## [What is required]
Every record below needs to be retyped exactly as it appears.

## [Data records]
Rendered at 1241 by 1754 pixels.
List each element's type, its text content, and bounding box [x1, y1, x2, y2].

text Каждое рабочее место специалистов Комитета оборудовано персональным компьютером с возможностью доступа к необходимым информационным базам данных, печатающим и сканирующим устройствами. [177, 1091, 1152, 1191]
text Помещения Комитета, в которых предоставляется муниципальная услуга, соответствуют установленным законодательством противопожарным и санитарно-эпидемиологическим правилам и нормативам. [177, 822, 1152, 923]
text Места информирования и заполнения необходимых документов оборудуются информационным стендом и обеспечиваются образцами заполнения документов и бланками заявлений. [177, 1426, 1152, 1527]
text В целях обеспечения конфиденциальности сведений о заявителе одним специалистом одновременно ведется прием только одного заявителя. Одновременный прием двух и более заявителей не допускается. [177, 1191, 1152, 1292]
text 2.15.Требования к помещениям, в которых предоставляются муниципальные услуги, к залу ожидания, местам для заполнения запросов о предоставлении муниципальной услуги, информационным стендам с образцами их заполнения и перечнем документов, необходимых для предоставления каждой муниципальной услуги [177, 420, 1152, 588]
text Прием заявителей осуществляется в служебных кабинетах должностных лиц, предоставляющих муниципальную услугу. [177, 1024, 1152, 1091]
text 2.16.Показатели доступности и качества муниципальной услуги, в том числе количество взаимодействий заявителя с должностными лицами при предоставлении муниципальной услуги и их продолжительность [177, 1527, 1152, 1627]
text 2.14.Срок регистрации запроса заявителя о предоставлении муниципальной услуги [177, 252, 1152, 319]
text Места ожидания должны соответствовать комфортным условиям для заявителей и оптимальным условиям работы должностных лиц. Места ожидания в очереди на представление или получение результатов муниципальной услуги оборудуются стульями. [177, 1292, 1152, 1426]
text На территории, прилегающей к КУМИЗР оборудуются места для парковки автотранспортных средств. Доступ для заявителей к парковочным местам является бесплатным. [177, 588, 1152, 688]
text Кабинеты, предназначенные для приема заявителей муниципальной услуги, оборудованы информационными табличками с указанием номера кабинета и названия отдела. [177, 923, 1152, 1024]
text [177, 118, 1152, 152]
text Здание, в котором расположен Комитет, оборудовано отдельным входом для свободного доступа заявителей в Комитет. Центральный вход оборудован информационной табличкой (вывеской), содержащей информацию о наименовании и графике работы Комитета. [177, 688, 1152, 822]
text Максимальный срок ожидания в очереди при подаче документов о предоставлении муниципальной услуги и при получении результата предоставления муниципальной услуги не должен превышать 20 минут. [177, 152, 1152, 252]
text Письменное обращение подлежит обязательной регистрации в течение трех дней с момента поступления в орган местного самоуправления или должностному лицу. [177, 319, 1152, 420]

## [Response]
Rendered at 1241 by 1754 pixels.
List each element's type, its text content, and bounding box [x1, y1, x2, y2].

text Каждое рабочее место специалистов Комитета оборудовано персональным компьютером с возможностью доступа к необходимым информационным базам данных, печатающим и сканирующим устройствами. [177, 1091, 1152, 1191]
text Помещения Комитета, в которых предоставляется муниципальная услуга, соответствуют установленным законодательством противопожарным и санитарно-эпидемиологическим правилам и нормативам. [177, 822, 1152, 923]
text Места информирования и заполнения необходимых документов оборудуются информационным стендом и обеспечиваются образцами заполнения документов и бланками заявлений. [177, 1426, 1152, 1527]
text В целях обеспечения конфиденциальности сведений о заявителе одним специалистом одновременно ведется прием только одного заявителя. Одновременный прием двух и более заявителей не допускается. [177, 1191, 1152, 1292]
text 2.15.Требования к помещениям, в которых предоставляются муниципальные услуги, к залу ожидания, местам для заполнения запросов о предоставлении муниципальной услуги, информационным стендам с образцами их заполнения и перечнем документов, необходимых для предоставления каждой муниципальной услуги [177, 420, 1152, 588]
text Прием заявителей осуществляется в служебных кабинетах должностных лиц, предоставляющих муниципальную услугу. [177, 1024, 1152, 1091]
text 2.16.Показатели доступности и качества муниципальной услуги, в том числе количество взаимодействий заявителя с должностными лицами при предоставлении муниципальной услуги и их продолжительность [177, 1527, 1152, 1627]
text 2.14.Срок регистрации запроса заявителя о предоставлении муниципальной услуги [177, 252, 1152, 319]
text Места ожидания должны соответствовать комфортным условиям для заявителей и оптимальным условиям работы должностных лиц. Места ожидания в очереди на представление или получение результатов муниципальной услуги оборудуются стульями. [177, 1292, 1152, 1426]
text На территории, прилегающей к КУМИЗР оборудуются места для парковки автотранспортных средств. Доступ для заявителей к парковочным местам является бесплатным. [177, 588, 1152, 688]
text Кабинеты, предназначенные для приема заявителей муниципальной услуги, оборудованы информационными табличками с указанием номера кабинета и названия отдела. [177, 923, 1152, 1024]
text [177, 118, 1152, 152]
text Здание, в котором расположен Комитет, оборудовано отдельным входом для свободного доступа заявителей в Комитет. Центральный вход оборудован информационной табличкой (вывеской), содержащей информацию о наименовании и графике работы Комитета. [177, 688, 1152, 822]
text Максимальный срок ожидания в очереди при подаче документов о предоставлении муниципальной услуги и при получении результата предоставления муниципальной услуги не должен превышать 20 минут. [177, 152, 1152, 252]
text Письменное обращение подлежит обязательной регистрации в течение трех дней с момента поступления в орган местного самоуправления или должностному лицу. [177, 319, 1152, 420]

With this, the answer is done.